資料の検討:
**a.** スタンバイ機能に関する本文のうち、「2023年9月18日にiOS17が正式リリースされました。」から「使い方は以下の通りです。」を含むところまでを、「スマホ」を「スマートフォン」に置き換えて更新した形で示してください。
**b.** iOS17のスタンバイ機能を扱う本文を、最後の文に続けて書き進めてください。

文書本文:
════

株式会社ブックリスタ プロダクト開発部の酒井です。
2023年9月18日にiOS17が正式リリースされました。
メッセージやAirDropが強化されたり、ウィジェット上でボタン操作などができる「インタラクティブウィジェット」が実装されるなど、いくつかの新機能が追加されました。
その中でも「スタンバイ」という新機能に着目し、弊社で開発している推し活アプリ「Oshibana」に実装してみることにしました。
過去にはiOS16の新機能「ロック画面ウィジェット」に関する記事も執筆していますので、そちらもご一読ください。
iOS16の新機能「ロック画面ウィジェット」を推し活アプリに導入してみた話
https://techblog.booklista.co.jp/entry/2022/09/13/110000
スタンバイについて
スタンバイとは、スマホを横向きに置くことでウィジェットを常時表示させておくことのできる機能のことです。
ウィジェットは小サイズのものが2つ配置できるようになっており、カレンダーウィジェットを表示させれば卓上カレンダーのようになり、時計ウィジェットを表示させれば置き時計のような役割を担うことができます。
ウィジェットは小サイズであれば種類を問わず表示させることができ、もちろんOshibanaで実装されているウィジェットも全て配置できます。
使い方は以下の通りです。
- 設定アプリからスタンバイを選択し、「スタンバイ」をONにする
- 充電中のスマホをロック状態にし、横向きに立てる(スマホスタンドがあると一番良いです)
- しばらくするとスタンバイの画面になる
- 表示されているウィジェット部分を長押しすると、ウィジェットを変更できる
- ウィジェット変更画面の左上の+ボタンを押すことでウィジェットを追加できる
スタンバイの実装方法
スタンバイの実装方法ですが、実は特別なコーディングを行う必要はありません。

════

[収集データ]

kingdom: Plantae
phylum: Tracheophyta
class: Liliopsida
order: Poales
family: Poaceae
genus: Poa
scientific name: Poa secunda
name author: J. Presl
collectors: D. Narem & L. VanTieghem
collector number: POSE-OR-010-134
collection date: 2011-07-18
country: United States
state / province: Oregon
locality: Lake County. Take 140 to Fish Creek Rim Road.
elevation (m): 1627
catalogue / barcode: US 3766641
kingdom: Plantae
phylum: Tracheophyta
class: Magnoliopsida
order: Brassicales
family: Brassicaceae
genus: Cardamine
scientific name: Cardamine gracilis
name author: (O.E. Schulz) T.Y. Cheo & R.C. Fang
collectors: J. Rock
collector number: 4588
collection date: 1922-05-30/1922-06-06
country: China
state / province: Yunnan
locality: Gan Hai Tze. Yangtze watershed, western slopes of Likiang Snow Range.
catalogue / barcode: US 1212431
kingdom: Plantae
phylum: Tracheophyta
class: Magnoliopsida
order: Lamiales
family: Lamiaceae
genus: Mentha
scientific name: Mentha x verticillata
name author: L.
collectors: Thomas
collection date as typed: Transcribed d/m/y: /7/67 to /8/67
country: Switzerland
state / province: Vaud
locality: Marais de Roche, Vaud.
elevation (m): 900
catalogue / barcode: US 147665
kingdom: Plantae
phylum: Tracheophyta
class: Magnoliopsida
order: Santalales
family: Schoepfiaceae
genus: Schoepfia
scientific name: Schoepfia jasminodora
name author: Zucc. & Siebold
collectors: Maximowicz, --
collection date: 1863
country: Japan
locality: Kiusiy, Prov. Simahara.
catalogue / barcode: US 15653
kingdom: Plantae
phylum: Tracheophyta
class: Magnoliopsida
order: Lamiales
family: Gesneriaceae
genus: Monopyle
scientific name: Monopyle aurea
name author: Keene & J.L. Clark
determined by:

════

解答一覧:
**a.**
2023年9月18日にiOS17が正式リリースされました。
メッセージやAirDropが強化されたり、ウィジェット上でボタン操作などができる「インタラクティブウィジェット」が実装されるなど、いくつかの新機能が追加されました。
その中でも「スタンバイ」という新機能に着目し、弊社で開発している推し活アプリ「Oshibana」に実装してみることにしました。
過去にはiOS16の新機能「ロック画面ウィジェット」に関する記事も執筆していますので、そちらもご一読ください。
iOS16の新機能「ロック画面ウィジェット」を推し活アプリに導入してみた話
https://techblog.booklista.co.jp/entry/2022/09/13/110000
スタンバイについて
スタンバイとは、スマートフォンを横向きに置くことでウィジェットを常時表示させておくことのできる機能のことです。
ウィジェットは小サイズのものが2つ配置できるようになっており、カレンダーウィジェットを表示させれば卓上カレンダーのようになり、時計ウィジェットを表示させれば置き時計のような役割を担うことができます。
ウィジェットは小サイズであれば種類を問わず表示させることができ、もちろんOshibanaで実装されているウィジェットも全て配置できます。
使い方は以下の通りです。

**b.**
iOS17のSDKをサポートしているXcode15以降でビルドすれば使用可能になります。
ただし、iOS17ではウィジェットのViewの仕様にいくつか変更点があり、Xcode15でビルドすると必然的に仕様変更の影響を受けます。
今回スタンバイを使用するにあたり、iOS16以下の端末でOshibanaのウィジェットが今まで通り動くようにするため、いくつかソースを修正する必要がありました。
※Xcode14以前でビルドしていればiOS16の互換性でウィジェットが動きますが、スタンバイにアプリが表示されないため、Xcode15へのバージョンアップが必須です。
まず、ウィジェットがiPhoneのホーム画面以外の様々な場所へ配置できるようになったことで、ウィジェットの背景を各画面の背景に合わせる指定が必要になりました。
よって、ビューの背景に関する定義であるcontainerBackground(_:for:))を追記する必要があります。
今回は特に背景の指定はないため、以下のように記述します。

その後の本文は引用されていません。